作業指示 1 >>
エンジニアと博士号を扱ったコラムのうち、「昨年末,知り合いの大学院生が」から「いに越したことはありません.」までを、両端の語句も含めて一字一句そのまま書き写してください。
作業指示 2 >>
エンジニアと博士号を扱ったコラムの続きを、最後に示された見出しの後から書き進めてください。

スキル,ついてますか~組み込みソフトウェア開発の人間学~(4) ――エンジニアのゴールド免許

渡辺のぼる

tag: 組み込み

コラム 2005年10月20日

 昨年末,知り合いの大学院生が博士課程に進むべきかどうかで悩んでいました.そのころ筆者は,組み込みソフトウェア開発に関連する産学官の有識者の方々と知り合う機会が多くなり,多くの方が工学博士の肩書きを持っていることにびっくりしていたところでした.

 悩める大学院生には「この業界のためにも博士になってくれ!」と勧めました.海外では"Doctor"の肩書きがあると扱いがまったく違うとのことです.これからは組み込み技術も海外で勝負していく時代ですから,日本の勢力として博士の数が多いに越したことはありません.

●免許は必要か?

元データ >>
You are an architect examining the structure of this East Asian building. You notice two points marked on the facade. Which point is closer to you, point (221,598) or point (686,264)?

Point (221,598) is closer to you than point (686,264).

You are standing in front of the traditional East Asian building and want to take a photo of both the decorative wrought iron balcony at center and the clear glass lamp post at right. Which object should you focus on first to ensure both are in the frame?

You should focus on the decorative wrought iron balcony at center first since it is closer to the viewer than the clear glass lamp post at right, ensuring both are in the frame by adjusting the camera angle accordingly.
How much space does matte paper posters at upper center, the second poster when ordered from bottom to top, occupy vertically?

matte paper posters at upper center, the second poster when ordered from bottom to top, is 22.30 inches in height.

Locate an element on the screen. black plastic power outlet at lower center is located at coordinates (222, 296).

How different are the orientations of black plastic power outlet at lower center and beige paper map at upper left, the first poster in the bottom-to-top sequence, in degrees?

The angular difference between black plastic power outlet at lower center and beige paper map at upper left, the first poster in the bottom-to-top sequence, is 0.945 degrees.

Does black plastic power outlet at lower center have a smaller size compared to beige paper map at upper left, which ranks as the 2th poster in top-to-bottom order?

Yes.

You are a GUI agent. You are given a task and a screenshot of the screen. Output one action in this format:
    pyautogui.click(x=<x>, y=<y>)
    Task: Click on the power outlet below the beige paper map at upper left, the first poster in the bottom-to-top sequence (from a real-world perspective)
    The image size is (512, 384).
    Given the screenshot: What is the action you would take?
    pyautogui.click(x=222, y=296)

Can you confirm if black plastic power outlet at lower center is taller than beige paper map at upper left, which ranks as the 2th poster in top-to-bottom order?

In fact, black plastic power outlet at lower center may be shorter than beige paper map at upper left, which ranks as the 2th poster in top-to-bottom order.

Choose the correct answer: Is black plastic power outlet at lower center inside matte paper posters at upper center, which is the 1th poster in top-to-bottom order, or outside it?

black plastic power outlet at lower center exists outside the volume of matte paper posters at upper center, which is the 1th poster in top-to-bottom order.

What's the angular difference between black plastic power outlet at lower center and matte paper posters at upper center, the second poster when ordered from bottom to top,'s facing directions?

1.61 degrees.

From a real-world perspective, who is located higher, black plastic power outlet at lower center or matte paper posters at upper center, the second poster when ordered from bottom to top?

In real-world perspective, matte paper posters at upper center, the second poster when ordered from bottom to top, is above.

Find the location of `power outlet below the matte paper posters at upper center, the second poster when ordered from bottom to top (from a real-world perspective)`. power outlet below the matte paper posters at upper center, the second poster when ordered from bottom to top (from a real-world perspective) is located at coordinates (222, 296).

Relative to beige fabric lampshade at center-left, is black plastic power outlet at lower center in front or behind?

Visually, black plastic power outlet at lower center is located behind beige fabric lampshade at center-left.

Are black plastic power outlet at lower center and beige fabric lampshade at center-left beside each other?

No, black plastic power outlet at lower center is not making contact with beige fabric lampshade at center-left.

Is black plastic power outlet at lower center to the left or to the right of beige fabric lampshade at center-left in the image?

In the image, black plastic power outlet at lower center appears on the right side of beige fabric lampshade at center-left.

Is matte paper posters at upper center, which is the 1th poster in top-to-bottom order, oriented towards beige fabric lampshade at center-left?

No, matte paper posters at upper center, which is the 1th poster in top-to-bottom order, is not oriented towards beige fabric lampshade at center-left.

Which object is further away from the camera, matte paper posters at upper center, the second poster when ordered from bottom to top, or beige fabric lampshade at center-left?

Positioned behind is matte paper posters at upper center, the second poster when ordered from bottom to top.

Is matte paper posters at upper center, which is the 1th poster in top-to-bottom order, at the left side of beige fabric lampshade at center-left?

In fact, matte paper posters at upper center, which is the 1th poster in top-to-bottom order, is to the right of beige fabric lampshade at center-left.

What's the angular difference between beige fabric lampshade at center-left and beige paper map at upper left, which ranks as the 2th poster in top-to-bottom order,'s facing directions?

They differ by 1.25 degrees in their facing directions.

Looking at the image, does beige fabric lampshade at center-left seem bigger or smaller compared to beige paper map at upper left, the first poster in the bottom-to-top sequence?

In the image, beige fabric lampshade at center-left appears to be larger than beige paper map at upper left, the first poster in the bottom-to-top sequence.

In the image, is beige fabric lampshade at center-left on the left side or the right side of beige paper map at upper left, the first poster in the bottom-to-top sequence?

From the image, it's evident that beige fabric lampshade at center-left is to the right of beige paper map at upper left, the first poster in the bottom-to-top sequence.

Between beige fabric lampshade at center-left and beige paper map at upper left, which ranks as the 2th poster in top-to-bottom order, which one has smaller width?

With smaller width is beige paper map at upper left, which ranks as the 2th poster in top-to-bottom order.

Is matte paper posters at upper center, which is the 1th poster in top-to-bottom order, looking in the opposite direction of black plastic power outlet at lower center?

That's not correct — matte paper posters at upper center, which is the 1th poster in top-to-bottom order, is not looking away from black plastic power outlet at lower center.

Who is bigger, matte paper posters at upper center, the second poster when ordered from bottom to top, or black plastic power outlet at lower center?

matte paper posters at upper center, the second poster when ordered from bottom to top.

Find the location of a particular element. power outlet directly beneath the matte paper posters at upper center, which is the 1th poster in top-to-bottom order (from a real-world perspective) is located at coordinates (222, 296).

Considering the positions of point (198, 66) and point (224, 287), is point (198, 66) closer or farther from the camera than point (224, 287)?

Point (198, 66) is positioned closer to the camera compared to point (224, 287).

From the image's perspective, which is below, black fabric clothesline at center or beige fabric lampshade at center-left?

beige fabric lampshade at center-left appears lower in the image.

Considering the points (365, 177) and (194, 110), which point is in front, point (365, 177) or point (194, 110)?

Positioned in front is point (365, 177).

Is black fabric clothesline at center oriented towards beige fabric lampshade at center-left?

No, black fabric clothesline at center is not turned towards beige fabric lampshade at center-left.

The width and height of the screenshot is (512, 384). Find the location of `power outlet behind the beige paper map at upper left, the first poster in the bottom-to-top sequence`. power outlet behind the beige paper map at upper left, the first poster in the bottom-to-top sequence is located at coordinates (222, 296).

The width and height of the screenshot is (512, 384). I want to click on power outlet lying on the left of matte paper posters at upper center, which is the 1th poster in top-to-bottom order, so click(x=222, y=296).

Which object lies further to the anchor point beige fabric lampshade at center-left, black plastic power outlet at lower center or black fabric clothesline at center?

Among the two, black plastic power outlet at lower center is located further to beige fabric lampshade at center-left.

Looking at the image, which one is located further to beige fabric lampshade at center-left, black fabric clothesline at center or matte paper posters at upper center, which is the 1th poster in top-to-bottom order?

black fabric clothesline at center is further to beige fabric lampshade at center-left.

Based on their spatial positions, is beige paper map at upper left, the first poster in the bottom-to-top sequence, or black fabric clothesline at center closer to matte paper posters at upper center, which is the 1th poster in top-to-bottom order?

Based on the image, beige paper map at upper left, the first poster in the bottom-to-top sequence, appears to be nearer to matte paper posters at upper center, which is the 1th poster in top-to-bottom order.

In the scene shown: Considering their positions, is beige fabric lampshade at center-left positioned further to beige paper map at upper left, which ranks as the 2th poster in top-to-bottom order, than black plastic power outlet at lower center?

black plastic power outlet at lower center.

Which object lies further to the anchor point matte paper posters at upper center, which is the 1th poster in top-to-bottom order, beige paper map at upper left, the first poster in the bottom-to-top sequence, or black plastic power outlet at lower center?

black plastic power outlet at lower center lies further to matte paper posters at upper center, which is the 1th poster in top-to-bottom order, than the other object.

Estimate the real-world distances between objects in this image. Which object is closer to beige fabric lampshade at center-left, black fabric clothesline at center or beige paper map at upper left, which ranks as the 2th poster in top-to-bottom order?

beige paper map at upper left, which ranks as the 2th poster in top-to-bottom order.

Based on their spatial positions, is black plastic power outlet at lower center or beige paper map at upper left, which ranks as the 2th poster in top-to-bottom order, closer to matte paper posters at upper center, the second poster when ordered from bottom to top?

最終回答 1 >>
昨年末,知り合いの大学院生が博士課程に進むべきかどうかで悩んでいました.そのころ筆者は,組み込みソフトウェア開発に関連する産学官の有識者の方々と知り合う機会が多くなり,多くの方が工学博士の肩書きを持っていることにびっくりしていたところでした.

 悩める大学院生には「この業界のためにも博士になってくれ!」と勧めました.海外では"Doctor"の肩書きがあると扱いがまったく違うとのことです.これからは組み込み技術も海外で勝負していく時代ですから,日本の勢力として博士の数が多いに越したことはありません.

最終回答 2 >>
 現在,組み込みソフトウェアを開発するのに免許や資格は必要ありません.「博士」でなくても,「技術士」や「情報処理技術者」でなくても,最先端の組み込みソフトウェア開発に携われるのです.

 ところで,「免許が必要な職業や行為は,国民の生命や生活に危害を加える可能性があるか否かで考えればわかる」と聞いたことがあります.自動車の運転や医師の業務は,生命に危害を与える可能性があります.調理師や薬剤師,建築士もこれに該当するでしょう.それでは,組み込みシステムや組み込みソフトウェアは,生命や生活に危害を加えるのでしょうか? 答えはYESです.医療機器,自動車,鉄道は生命に危害を加える可能性があります.また,爆発や感電の恐れがある組み込みシステムも同様です.工作機器だってそうです.電気・水道・ガス・通信などのインフラストラクチャが正常に作動しないと,生活に(場合によっては生命にも)大きな影響を与えます.これらを考え合わせると,当然,組み込みソフトウェア開発にも免許が必要であると思えてきます.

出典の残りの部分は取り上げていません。